Ce second passage de L’Enfant de Noé met l’accent sur l’un des personnages secondaires, ami du narrateur, gamin mal poussé qui souffre de ne plus avoir de parents et qui parle souvent de sa mère, belle et plantureuse pianiste, comme les autres, déportée...
A la fin du roman, Rudy retrouve enfin la « grande femme souveraine, à la poitrine majestueuse, aux prunelles bleu acier, aux cheveux noirs interminables, riches et drus »... Elle est devenue une petite femme malingre, affamée, déformée par les mauvais traitements... « Il n’avait plus devant lui sa mère autoritaire mais une fillette qui ne voulait pas lâcher sa gamelle ».

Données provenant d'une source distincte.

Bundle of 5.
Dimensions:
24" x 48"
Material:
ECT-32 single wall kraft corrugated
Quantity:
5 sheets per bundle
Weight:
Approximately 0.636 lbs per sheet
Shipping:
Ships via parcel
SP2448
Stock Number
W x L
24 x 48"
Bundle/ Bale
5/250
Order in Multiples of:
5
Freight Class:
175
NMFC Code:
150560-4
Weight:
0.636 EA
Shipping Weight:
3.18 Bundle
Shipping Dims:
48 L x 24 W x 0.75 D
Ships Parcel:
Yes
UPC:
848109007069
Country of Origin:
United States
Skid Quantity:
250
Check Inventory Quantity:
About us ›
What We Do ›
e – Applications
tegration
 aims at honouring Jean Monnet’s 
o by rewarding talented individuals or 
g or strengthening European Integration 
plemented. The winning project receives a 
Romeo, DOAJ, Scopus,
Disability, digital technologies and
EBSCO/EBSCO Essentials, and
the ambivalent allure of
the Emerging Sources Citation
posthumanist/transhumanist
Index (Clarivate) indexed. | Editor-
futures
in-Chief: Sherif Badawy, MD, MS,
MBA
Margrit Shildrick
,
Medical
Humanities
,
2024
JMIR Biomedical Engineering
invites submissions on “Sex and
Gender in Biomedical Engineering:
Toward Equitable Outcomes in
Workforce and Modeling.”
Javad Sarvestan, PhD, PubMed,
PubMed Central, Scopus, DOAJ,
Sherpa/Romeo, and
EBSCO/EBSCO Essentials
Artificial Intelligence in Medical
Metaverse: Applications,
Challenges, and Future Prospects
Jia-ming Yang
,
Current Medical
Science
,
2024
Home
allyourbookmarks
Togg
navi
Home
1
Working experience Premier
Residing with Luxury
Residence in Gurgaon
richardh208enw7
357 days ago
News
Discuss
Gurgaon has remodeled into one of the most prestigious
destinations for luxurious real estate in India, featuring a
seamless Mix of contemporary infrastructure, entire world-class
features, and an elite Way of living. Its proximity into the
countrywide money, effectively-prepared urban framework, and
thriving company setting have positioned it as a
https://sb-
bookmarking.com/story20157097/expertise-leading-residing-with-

A l’issue de cette scène, Rudy parvient malgré tout à obtenir de sa mère qu’elle lâche son assiette et vienne s’installer au piano : « Elle vacilla, se rattrapa au cadre, puis observa le clavier comme un obstacle qu’elle devait vaincre. Ses mains s’approchèrent, timides, puis s’enfoncèrent délicatement dans l’ivoire ». Et ce moment de grâce au piano décrit comment ce « fantôme de mère » retrouve peu à peu sa chair grâce à la musique.